[Marius the Epicurean Volume One by Walter Horatio Pater]@TWC D-Link bookMarius the Epicurean Volume One CHAPTER VIII: ANIMULA VAGULA 12/17
It has been sometimes seen, in the history of the human mind, that when thus translated into terms of sentiment--of sentiment, as lying already half-way towards practice--the abstract ideas of metaphysics for the first time reveal their true significance.
The metaphysical principle, in itself, as it were, without hands or feet, becomes impressive, fascinating, of effect, when translated into a precept as to how it were best to feel and act; in other words, under its sentimental or ethical equivalent.

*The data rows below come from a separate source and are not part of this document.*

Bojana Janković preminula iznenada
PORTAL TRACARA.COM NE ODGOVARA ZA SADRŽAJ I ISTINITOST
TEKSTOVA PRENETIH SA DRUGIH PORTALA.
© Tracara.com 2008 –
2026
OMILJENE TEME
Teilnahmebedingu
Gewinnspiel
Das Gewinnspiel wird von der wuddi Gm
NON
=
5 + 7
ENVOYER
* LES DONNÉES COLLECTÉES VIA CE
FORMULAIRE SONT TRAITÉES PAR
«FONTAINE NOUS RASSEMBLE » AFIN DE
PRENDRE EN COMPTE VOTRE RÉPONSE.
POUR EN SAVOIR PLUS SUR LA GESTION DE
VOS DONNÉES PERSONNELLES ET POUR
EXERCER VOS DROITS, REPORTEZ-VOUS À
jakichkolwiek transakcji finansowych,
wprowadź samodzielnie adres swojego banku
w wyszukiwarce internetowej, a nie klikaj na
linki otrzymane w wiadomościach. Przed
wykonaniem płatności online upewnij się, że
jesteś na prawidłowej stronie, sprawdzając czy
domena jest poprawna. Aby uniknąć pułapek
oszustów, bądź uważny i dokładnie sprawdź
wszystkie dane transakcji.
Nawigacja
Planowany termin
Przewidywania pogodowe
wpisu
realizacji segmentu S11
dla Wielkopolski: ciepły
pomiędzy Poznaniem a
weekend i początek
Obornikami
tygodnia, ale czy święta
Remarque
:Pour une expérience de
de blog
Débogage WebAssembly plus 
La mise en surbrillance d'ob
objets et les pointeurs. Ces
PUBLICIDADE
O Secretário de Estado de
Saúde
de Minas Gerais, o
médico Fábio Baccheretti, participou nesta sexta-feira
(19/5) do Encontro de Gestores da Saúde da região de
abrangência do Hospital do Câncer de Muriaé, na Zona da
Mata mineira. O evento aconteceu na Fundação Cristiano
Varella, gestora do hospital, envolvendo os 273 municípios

The leading idea of the great master of Cyrene, his theory that things are but shadows, and that we, even as they, never continue in one stay, might indeed have taken effect as a languid, enervating, consumptive nihilism, as a precept of "renunciation," which would touch and handle and busy itself with nothing.
But in the reception of [136] metaphysical formulae, all depends, as regards their actual and ulterior result, on the pre-existent qualities of that soil of human nature into which they fall--the company they find already present there, on their admission into the house of thought; there being at least so much truth as this involves in the theological maxim, that the reception of this or that speculative conclusion is really a matter of will.
The persuasion that all is vanity, with this happily constituted Greek, who had been a genuine disciple of Socrates and reflected, presumably, something of his blitheness in the face of the world, his happy way of taking all chances, generated neither frivolity nor sourness, but induced, rather, an impression, just serious enough, of the call upon men's attention of the crisis in which they find themselves.